Everything therein simply sounds resoundingly, and glaringly old fashioned. Admittedly some, like the first track from the Electric Confectionaires, sounds like fashionably retro sixties. But the problem is that that that fashion came and went about five years ago. Now it just sounds dated, shoddily produced, and, yes, flat (even if the vocals are not flat...they sound it). And the song needs to be edited. I put it on two days ago and someone, without knowing who it was called out “my god, that is awful”. They are right. And that’s the best track on there. Well, almost, track 11, by The Little Bushman is rather good.

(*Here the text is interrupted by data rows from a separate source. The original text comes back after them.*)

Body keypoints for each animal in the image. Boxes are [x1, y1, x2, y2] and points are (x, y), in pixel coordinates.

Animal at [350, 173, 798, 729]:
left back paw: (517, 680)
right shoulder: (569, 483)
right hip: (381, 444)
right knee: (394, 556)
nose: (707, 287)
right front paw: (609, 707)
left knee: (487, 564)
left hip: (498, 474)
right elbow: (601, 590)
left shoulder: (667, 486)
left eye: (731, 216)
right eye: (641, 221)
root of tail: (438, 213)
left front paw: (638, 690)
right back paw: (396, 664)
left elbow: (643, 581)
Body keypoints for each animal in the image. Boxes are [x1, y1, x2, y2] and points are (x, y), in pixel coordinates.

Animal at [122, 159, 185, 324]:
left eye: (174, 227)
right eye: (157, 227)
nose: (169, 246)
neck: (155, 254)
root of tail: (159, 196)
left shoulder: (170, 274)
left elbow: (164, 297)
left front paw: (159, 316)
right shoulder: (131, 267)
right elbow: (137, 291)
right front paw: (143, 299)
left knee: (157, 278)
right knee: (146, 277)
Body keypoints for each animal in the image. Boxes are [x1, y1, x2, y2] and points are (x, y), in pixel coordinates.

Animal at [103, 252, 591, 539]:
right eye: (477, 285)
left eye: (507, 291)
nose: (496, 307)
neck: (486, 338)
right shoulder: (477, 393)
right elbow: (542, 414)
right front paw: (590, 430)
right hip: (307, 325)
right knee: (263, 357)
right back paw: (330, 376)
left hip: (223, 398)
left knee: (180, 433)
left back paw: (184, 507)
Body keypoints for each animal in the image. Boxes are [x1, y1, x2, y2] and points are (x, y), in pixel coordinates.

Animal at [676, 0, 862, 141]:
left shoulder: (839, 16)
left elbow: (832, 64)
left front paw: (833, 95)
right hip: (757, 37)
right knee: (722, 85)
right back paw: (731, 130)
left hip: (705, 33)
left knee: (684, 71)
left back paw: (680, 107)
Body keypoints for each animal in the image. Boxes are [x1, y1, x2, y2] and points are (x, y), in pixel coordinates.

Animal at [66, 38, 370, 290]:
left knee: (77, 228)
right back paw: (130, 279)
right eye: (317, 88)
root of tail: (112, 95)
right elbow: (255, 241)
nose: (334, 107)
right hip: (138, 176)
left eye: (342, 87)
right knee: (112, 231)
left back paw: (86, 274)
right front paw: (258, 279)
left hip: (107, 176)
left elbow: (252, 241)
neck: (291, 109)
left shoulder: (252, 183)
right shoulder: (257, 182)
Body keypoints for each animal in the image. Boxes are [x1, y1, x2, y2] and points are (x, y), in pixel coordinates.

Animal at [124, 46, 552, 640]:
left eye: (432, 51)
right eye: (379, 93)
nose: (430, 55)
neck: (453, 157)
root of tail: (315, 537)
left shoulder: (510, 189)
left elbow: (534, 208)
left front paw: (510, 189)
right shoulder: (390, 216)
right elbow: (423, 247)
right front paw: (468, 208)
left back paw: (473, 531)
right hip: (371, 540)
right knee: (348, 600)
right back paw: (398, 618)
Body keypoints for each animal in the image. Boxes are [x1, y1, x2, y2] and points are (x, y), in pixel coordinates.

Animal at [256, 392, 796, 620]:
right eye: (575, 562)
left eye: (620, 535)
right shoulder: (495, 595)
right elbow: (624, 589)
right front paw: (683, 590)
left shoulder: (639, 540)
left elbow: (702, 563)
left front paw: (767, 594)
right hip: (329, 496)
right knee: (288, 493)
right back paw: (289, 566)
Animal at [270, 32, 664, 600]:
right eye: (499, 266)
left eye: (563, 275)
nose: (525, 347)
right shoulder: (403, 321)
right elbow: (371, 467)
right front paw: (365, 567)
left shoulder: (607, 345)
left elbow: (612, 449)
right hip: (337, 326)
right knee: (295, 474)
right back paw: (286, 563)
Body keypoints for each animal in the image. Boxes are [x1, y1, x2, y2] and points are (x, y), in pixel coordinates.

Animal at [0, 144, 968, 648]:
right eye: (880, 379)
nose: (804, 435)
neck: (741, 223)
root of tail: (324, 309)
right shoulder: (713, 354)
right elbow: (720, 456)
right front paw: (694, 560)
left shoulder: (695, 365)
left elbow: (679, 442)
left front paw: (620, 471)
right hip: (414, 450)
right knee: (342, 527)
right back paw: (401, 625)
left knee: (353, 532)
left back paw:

How can you compete when you are not even looking the right direction.
Where are the standards that all this radio play was supposed to bring, the honing of the art, the songwriting. Where are the songs you might hear in LA and feel a twinge of pride? Sadly missing, on available evidence. There is not one track on KHD 100 that doesn’t sound dated, poorly recorded and derivative. Nothing that would leave a demo disc in much of the world. Sad but true. Where is the innovation and edge that is going to ensure that KHD 200’s Celebratory disc does not speak the volumes that number 100 does.
So where is it….well thousands of NZers could tell you it is out there. This used to be land of musical innovation, and guess what, it still is. It just ain’t getting through.